One of the foundational prompt engineering techniques is role prompting, and you've likely been doing it since the early ChatGPT days without fully realizing it. It's simply giving your AI a character to play. For instance, you could instruct it to act like a senior developer, respond as if it's a marketing strategist, act as a teacher explaining a concept to a 5-year-old, and more.

So for instance, I'm a huge fan of using AI to help me study and break down complex concepts I don't fully understand. But like every other AI tool, Claude has a major overexplaining problem. Even when I'm struggling to understand the very basics, it tends to jump straight into long, detailed explanations that feel way more complex than they need to be.

So, instead of telling Claude to explain what a full adder is to me, I'll say, "Explain a full adder to me as if you're a retired professor explaining it to someone who's never taken an engineering class." You'll also find posts all over Reddit and X of people taking a more creative approach by telling Claude to explain complex topics using only pizza delivery metaphors.

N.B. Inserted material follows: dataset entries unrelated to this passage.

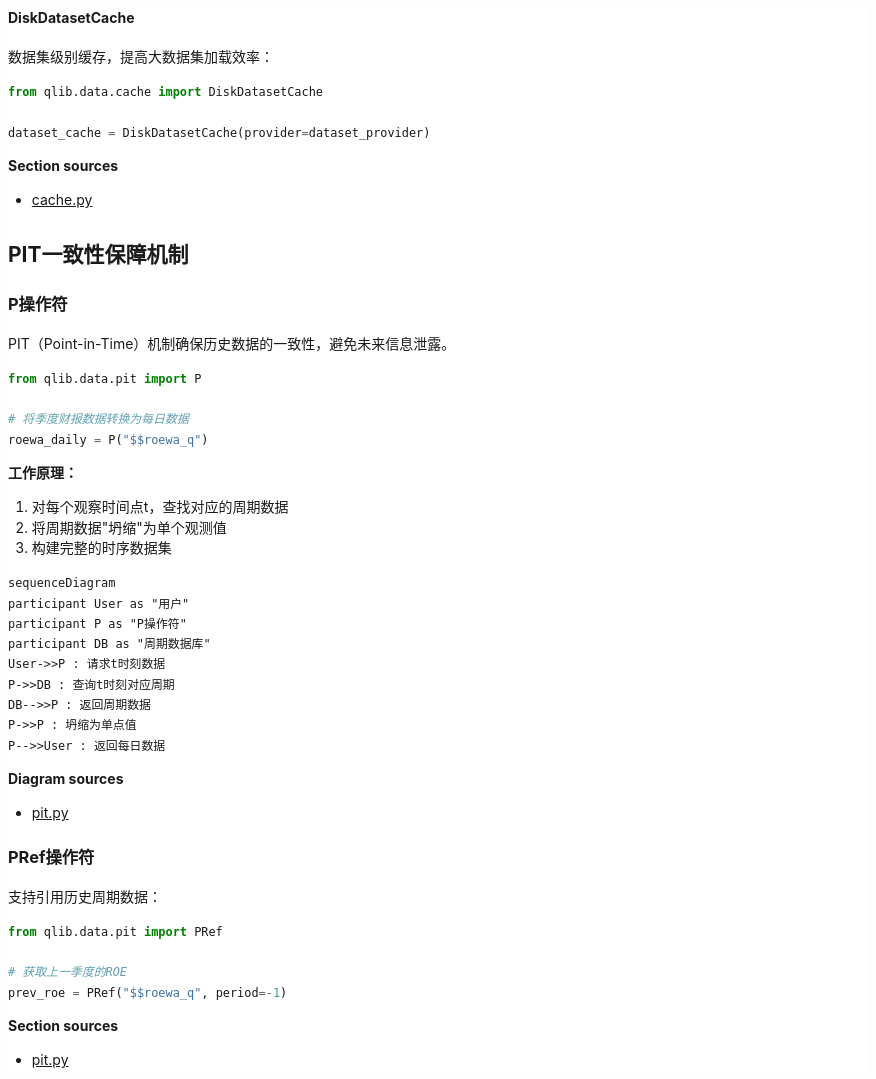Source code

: #### DiskDatasetCache
数据集级别缓存，提高大数据集加载效率：

```python
from qlib.data.cache import DiskDatasetCache

dataset_cache = DiskDatasetCache(provider=dataset_provider)
```

**Section sources**
- [cache.py](file://qlib/data/cache.py#L500-L700)

## PIT一致性保障机制

### P操作符
PIT（Point-in-Time）机制确保历史数据的一致性，避免未来信息泄露。

```python
from qlib.data.pit import P

# 将季度财报数据转换为每日数据
roewa_daily = P("$$roewa_q")
```

**工作原理：**
1. 对每个观察时间点t，查找对应的周期数据
2. 将周期数据"坍缩"为单个观测值
3. 构建完整的时序数据集

```mermaid
sequenceDiagram
participant User as "用户"
participant P as "P操作符"
participant DB as "周期数据库"
User->>P : 请求t时刻数据
P->>DB : 查询t时刻对应周期
DB-->>P : 返回周期数据
P->>P : 坍缩为单点值
P-->>User : 返回每日数据
```

**Diagram sources**
- [pit.py](file://qlib/data/pit.py#L1-L50)

### PRef操作符
支持引用历史周期数据：

```python
from qlib.data.pit import PRef

# 获取上一季度的ROE
prev_roe = PRef("$$roewa_q", period=-1)
```

**Section sources**
- [pit.py](file://qlib/data/pit.py#L50-L70)
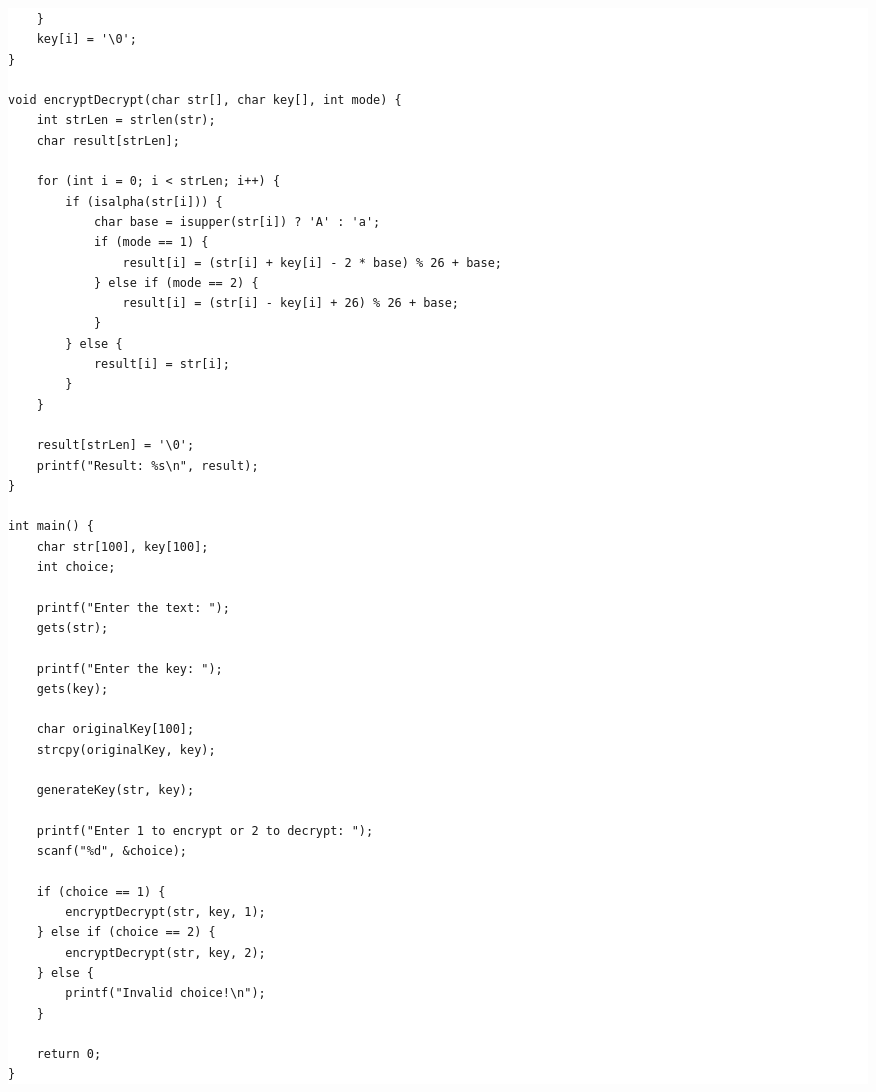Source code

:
 ```
    }
    key[i] = '\0';
}

void encryptDecrypt(char str[], char key[], int mode) {
    int strLen = strlen(str);
    char result[strLen];

    for (int i = 0; i < strLen; i++) {
        if (isalpha(str[i])) {
            char base = isupper(str[i]) ? 'A' : 'a';
            if (mode == 1) { 
                result[i] = (str[i] + key[i] - 2 * base) % 26 + base;
            } else if (mode == 2) { 
                result[i] = (str[i] - key[i] + 26) % 26 + base;
            }
        } else {
            result[i] = str[i]; 
        }
    }

    result[strLen] = '\0';
    printf("Result: %s\n", result);
}

int main() {
    char str[100], key[100];
    int choice;

    printf("Enter the text: ");
    gets(str);

    printf("Enter the key: ");
    gets(key);

    char originalKey[100];
    strcpy(originalKey, key);

    generateKey(str, key);

    printf("Enter 1 to encrypt or 2 to decrypt: ");
    scanf("%d", &choice);

    if (choice == 1) {
        encryptDecrypt(str, key, 1);  
    } else if (choice == 2) {
        encryptDecrypt(str, key, 2);  
    } else {
        printf("Invalid choice!\n");
    }

    return 0;
}
```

I once asked it to teach linear algebra to me as if math concepts were characters in a reality show. It sounds unhinged, but for someone with a goldfish memory, the key to memorization is making things memorable. And frankly, the weirder the analogy, the harder it is for your brain to forget it!

Ask Claude to explain its own reasoning

If you can't explain it, you didn't learn it

Something that's increasingly common is people blindly copying the output an AI tool gives them, pasting it elsewhere, and then calling it a day. Now, while that might get the job done in the moment, you're essentially outsourcing your thinking. And the second something doesn't work or someone asks you to explain it, you're stuck.

This is something that you'll notice especially when using AI tools for tasks like coding. When you're using AI for coding, it's extremely easy to fall into the habit of accepting the code without understanding a single line. Unfortunately, that comes to bite you when something breaks. So, I've been using this prompt I found on Reddit to actually understand the code Claude spits out:

Can you explain what you generated in detail:

1. What is the purpose of this section?

2. How does it work step-by-step?

3. What alternatives did you consider and why did you choose this one?

Now, this doesn't need to be just limited to coding! Anytime Claude clearly reasoned through something to give you an answer, ask it to show its work. A simple "why did you choose this approach, and what alternatives did you consider?" goes a long, long way.

Asking Claude to plan first before beginning a complex task

Plan mode, but for regular conversations

I've been using Claude Code a lot lately, and one of my favorite features is its Plan mode. This is why one of my favorite prompts to use when using the normal Claude chat is basically recreating that same energy with a prompt like:

This is a complex task, so before you begin, outline your approach first. Then work through it step by step.

Without this, Claude dives right into the task you've given it. More often than not, you get an output that'll require significant manual tweaking. With this prompt, though, the chances of you getting something that actually feels structured and thought through are much, much higher.

Being intentional is key

Many believe that the longer the prompt, the better your answer will be. That statement only holds true when your prompt genuinely adds content. Length for the sake of length is only going to give Claude more to misinterpret.